[Start of Attachment]

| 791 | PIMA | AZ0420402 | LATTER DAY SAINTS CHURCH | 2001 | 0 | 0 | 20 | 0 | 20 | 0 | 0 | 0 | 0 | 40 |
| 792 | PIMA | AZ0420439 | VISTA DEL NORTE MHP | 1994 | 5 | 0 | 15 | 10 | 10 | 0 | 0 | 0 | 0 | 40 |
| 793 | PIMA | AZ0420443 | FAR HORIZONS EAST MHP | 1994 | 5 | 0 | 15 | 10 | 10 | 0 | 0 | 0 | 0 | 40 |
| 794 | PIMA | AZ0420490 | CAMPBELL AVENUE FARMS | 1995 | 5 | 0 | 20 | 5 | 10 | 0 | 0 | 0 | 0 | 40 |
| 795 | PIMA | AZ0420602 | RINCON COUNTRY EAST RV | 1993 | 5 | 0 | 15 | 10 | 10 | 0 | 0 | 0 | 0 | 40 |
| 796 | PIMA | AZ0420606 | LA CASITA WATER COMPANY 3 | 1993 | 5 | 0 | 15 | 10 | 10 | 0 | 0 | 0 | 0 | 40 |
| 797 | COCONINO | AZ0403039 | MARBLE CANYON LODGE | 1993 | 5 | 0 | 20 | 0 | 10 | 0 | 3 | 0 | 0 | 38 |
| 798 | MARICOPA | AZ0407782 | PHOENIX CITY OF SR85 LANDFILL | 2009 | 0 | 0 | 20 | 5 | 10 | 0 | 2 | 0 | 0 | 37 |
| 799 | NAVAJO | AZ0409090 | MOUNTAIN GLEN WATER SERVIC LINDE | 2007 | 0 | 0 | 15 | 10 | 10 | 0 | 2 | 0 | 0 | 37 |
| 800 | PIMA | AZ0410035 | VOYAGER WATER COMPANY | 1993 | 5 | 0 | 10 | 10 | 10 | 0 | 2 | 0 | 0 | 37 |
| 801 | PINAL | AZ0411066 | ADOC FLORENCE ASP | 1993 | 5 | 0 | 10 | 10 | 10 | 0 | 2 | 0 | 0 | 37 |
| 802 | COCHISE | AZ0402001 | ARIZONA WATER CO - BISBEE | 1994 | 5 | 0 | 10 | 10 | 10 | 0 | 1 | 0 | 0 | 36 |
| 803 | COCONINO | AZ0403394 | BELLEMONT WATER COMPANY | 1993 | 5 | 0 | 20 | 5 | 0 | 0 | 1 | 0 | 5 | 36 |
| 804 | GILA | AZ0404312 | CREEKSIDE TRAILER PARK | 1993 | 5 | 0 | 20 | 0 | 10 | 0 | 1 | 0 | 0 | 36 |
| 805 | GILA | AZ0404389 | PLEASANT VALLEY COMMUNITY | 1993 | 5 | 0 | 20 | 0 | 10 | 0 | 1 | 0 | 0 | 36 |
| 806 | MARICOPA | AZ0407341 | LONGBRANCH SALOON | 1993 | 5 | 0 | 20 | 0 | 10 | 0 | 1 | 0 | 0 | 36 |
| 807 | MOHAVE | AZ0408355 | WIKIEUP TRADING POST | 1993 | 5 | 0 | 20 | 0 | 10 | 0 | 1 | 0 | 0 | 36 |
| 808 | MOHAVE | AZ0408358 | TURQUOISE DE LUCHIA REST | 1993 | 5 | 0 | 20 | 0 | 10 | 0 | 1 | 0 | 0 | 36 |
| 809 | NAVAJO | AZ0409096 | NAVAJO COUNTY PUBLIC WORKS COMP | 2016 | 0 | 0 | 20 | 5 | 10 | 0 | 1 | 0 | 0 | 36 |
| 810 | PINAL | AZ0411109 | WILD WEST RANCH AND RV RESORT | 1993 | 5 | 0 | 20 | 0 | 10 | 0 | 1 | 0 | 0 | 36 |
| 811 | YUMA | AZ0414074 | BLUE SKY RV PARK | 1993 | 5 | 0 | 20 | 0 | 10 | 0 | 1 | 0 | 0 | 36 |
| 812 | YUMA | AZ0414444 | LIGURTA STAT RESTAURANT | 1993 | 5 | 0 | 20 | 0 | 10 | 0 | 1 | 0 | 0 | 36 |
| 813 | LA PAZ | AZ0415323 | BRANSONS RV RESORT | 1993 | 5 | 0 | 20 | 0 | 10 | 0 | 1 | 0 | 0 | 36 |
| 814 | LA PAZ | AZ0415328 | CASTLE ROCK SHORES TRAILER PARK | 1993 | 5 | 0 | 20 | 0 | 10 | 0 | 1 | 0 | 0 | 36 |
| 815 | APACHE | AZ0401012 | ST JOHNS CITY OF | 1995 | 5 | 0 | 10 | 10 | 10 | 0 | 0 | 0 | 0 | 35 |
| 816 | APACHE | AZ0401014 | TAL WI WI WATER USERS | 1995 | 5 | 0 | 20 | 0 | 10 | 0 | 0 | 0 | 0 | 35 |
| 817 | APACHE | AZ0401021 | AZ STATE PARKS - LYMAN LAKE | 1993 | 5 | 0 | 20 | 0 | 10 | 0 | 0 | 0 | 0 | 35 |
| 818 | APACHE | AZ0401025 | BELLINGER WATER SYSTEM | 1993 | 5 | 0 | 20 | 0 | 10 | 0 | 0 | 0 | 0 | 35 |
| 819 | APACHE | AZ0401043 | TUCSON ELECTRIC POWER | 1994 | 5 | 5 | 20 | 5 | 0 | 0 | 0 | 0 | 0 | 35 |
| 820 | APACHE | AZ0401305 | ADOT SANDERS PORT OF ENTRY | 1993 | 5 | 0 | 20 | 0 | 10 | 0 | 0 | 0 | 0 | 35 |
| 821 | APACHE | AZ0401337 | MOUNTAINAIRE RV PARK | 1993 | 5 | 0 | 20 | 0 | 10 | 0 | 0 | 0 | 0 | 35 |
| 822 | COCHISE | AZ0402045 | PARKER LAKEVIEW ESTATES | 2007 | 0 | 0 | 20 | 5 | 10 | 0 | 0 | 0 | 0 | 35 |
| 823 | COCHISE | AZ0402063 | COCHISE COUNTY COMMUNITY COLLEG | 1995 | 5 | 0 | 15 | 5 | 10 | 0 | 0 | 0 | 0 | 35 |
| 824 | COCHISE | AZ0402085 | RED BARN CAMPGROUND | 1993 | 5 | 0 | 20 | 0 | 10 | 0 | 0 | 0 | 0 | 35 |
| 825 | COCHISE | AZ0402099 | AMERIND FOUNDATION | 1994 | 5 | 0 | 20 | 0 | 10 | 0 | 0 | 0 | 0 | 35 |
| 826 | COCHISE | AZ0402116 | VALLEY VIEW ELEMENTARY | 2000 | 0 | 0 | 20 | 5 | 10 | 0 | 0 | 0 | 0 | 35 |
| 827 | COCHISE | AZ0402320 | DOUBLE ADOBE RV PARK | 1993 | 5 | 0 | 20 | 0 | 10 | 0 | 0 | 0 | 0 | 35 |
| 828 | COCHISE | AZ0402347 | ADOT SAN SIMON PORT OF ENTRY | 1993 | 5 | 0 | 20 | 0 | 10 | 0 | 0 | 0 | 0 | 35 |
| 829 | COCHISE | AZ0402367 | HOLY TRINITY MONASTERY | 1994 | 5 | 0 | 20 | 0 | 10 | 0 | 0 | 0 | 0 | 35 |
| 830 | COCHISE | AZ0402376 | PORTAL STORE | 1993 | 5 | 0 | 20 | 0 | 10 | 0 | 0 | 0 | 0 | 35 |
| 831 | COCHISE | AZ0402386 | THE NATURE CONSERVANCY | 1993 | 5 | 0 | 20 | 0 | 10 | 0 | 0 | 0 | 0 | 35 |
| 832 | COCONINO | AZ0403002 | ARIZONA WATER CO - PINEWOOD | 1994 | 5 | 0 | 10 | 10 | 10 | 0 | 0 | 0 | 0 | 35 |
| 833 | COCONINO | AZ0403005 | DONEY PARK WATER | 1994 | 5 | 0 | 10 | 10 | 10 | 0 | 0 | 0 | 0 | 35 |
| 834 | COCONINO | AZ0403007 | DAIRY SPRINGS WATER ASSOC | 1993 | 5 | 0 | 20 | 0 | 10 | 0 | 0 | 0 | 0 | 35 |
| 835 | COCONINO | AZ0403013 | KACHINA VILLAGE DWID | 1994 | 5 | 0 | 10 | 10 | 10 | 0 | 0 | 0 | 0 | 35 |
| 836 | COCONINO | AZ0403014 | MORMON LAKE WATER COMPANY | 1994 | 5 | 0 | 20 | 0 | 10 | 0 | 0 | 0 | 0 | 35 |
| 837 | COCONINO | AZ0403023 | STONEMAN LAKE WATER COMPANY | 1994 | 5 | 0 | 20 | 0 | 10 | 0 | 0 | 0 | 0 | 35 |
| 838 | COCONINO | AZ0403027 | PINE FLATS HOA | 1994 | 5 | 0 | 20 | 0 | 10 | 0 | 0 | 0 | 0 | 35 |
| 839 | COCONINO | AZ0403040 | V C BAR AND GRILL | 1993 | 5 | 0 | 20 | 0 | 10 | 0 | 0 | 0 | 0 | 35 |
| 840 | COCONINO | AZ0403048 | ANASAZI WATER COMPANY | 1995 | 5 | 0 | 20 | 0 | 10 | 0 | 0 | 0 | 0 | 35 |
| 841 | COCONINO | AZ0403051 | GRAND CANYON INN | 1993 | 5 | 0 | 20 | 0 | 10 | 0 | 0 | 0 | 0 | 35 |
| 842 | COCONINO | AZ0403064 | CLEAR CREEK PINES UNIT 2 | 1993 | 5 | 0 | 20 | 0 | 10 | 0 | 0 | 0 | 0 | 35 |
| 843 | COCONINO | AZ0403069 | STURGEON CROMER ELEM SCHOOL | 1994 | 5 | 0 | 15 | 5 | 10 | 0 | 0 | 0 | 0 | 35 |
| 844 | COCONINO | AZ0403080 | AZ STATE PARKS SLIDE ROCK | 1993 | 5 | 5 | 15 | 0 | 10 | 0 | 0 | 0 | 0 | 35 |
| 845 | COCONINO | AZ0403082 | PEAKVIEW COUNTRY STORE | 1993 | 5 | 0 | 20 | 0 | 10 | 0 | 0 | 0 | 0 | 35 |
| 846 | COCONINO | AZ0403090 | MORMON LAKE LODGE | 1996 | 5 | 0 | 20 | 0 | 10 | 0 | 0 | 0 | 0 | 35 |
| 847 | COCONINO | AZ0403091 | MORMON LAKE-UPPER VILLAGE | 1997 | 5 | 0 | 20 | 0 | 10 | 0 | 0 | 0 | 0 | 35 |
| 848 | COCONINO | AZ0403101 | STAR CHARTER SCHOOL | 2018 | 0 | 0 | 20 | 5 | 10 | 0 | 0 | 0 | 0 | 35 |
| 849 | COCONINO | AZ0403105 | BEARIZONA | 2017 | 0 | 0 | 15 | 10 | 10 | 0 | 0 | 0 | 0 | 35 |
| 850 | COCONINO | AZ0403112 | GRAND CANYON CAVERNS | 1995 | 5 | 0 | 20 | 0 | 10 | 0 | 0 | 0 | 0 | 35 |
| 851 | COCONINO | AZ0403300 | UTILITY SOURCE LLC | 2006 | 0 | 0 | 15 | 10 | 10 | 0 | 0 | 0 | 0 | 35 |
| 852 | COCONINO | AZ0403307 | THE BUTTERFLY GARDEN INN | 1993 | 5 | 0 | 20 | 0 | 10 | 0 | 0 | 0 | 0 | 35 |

[End of Attachment]

_Your instructions_
Filter the entries and copy out every line with the word "ROCK".

_Task response_
| 814 | LA PAZ | AZ0415328 | CASTLE ROCK SHORES TRAILER PARK | 1993 | 5 | 0 | 20 | 0 | 10 | 0 | 1 | 0 | 0 | 36 |
| 844 | COCONINO | AZ0403080 | AZ STATE PARKS SLIDE ROCK | 1993 | 5 | 5 | 15 | 0 | 10 | 0 | 0 | 0 | 0 | 35 |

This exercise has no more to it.